FineSoccer Drill 89 - Combination and Finishing
Here is a great game that works on combination play as well as scoring (and every other aspect of the game as well).
Use a 60 x 44 area (basically half a field using the sides of the 18 as a sideline) There is a goal on each end line and the field has a line 12 yards from each goal and also a line at midfield. There are three players in the defensive half of the field for each team and two players in the offensive half. See diagram below for basic set up
The basic rules in the beginning are that no one can cross over the midfield line and the 12 yard lines are the offside lines. To score a team can either shoot from the midfield line or find one of the players in the offensive half of the field to go to team (for this reason, younger groups might want to use a smaller field). This is working on defensively pressuring in the offensive half of the field as well as offensively looking for shooting opportunities as well.
Once the players understand the game, you can modify the rules to allow a player from the defensive half of the field to cross over the midfield line if it results in a scoring opportunity. The way this might work is the ball gets played forward to one of the players in the offensive half of the field and the a player from the back joins her to get a ball laid back for a first time shot (this is recreating playing the ball into a target player and then laying the ball to a midfielder for a first time shot). If the keeper makes a save from this situation, it would be in her best interests to try to counter quickly since now there is a 2 v 2 in the attacking half of the field.
Other options could include allowing a player to come back to defend when an attacking player has crossed over the midfield line or possibly allowing more than one player to cross over midfield to get into the attack (realizing that subjects their team to a quick counter attack).
There are many options that can be added to this game. Consider the various possibilities and you will find ways to help any team.
When people think of drills, they think of players standing in line waiting their turn and when it is their turn, they try to fulfill the rules and requirements of the drill.
Instead of having players stand in line and wait to stay within the rules of the drill, I prefer to keep my players involved in different types of games and exercises that keep the players more involved and even more importantly, keep the players thinking in terms of playing the game as opposed to doing the drill.
If you check out the drill above, you will see that according to the rules of the game, the players can't cross over the midfield line.
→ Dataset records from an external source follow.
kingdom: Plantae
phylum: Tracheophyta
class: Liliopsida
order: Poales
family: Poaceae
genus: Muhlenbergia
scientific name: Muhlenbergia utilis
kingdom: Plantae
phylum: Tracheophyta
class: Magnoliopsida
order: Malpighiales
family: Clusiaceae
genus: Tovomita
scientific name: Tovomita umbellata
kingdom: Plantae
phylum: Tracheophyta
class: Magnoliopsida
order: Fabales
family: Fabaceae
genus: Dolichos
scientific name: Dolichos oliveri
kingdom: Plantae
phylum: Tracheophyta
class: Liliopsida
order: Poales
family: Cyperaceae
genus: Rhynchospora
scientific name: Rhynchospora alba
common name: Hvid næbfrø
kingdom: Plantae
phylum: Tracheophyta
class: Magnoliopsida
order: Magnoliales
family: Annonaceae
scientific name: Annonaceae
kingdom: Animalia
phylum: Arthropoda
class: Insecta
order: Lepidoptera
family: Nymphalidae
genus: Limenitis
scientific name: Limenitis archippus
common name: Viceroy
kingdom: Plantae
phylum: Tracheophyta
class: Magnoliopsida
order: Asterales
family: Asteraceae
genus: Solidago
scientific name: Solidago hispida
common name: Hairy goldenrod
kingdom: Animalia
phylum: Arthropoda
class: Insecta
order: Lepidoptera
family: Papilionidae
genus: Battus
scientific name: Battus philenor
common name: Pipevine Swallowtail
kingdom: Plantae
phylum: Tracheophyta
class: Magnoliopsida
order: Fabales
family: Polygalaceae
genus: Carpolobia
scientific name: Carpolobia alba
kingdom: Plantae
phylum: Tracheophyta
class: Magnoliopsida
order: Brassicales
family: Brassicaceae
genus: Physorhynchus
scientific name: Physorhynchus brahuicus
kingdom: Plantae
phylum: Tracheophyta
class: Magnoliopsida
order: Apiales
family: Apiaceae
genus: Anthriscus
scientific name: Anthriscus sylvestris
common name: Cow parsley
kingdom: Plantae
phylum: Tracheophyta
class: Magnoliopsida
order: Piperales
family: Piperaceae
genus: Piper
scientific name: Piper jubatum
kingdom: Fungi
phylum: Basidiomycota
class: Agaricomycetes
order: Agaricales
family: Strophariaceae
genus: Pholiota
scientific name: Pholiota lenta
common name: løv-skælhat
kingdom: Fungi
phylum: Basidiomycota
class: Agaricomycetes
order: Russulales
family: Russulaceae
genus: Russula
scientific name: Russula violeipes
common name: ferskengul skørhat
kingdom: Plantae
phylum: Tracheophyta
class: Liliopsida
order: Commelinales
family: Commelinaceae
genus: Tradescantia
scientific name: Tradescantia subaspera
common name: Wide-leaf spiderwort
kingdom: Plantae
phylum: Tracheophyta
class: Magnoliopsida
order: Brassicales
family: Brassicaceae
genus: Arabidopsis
When most people would do this activity, if a player crossed over the line even slightly, the coach would stop the game and award the ball to the opposing team. That would be an example of playing the rules of the drill. However, if you are trying to work on a a given situation in a game, it doesn't always come out exactly as you planned. In the game mentioned above, if a ball gets played back to a player who slightly crosses the line to get a first time shot hit, we let that go because while it violated the rules of the drill, we want them to get into the habit of playing the game and too many "drills" are done at the expense of the game of soccer.
In creating your training sessions, look to find games that are soccer related in order to create teaching opportunities. If you can do this on a regular basis, you will be more successful as a coach.